What is there to say about this past week? The prospect of a second Trump presidency fills me with despair, which is hardly uncommon. Post-election, after 48 hours of running through every terrible thing I imagine he’s likely to do, I found myself going numb, or rather just accepting a certain baseline note of despair as the new normal, again.
This is not just because of what Trump and his cronies will actually do. I also despair that the idea of America I had in my head was at least partly a fantasy. Or maybe the more pernicious fantasy is thinking myself a cynical and practical person, clear-eyed and hard-nosed about political and social realities, certainly neither naive nor sentimental. Yet I didn’t really believe until now that many and possibly most of my fellow Americans are quite comfortable supporting and inflicting misery at home or abroad. They either see it as a good thing, or see it as not mattering, and I’m not sure which is worse.
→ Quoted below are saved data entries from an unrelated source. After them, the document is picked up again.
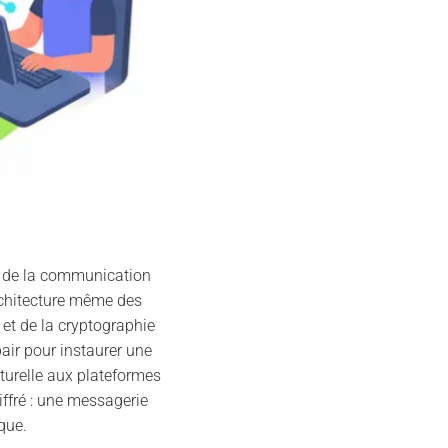
n de la communication
architecture même des
 et de la cryptographie
air pour instaurer une
cturelle aux plateformes
iffré : une messagerie
que.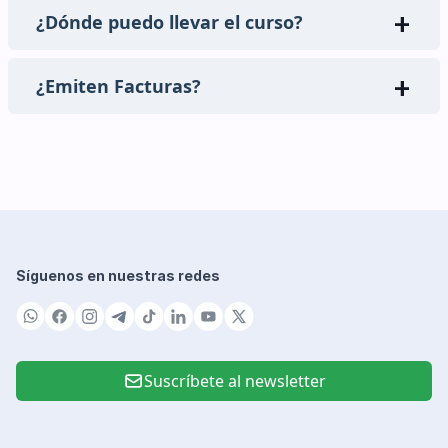
¿Dónde puedo llevar el curso?
¿Emiten Facturas?
Síguenos en nuestras redes
Suscríbete al newsletter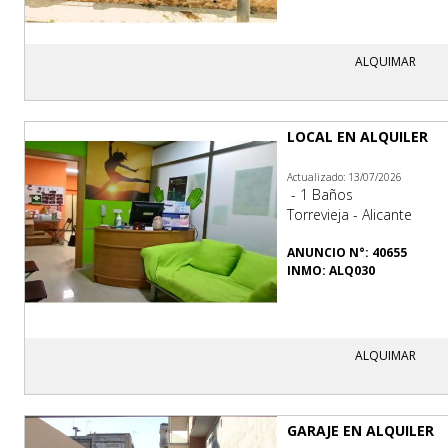
ALQUIMAR
LOCAL EN ALQUILER
Actualizado: 13/07/2026
- 1 Baños
Torrevieja - Alicante
ANUNCIO N°: 40655
INMO: ALQ030
ALQUIMAR
GARAJE EN ALQUILER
I didn’t comprehend, or didn’t want to comprehend, that a majority of America thinks this way now. So really my despair is just as much about my own willfull blindness, which is a remarkable way to make it all about me once again.
The damage a disagreeable president can do is vast, but not without limits. I don’t think those limits will come from Democrats, who are already consumed with retrenchment to protect their party infrastructure and financial ecosystem in exile. They will never clean house in a meaningful way even after a defeat of this magnitude, with this magnitude of consequence.
The limitations of Trump‘s ability to further wreck America will emerge from his own bad acts and blinkered narcissism, his compulsion to demand abject loyalty and never reward it for long. His administration will work like a thresher, just like last time, requiring the grist of politicians and citizens alike. The real question is just how long his political base will keep him in their hearts as so many of them get fed into the machine.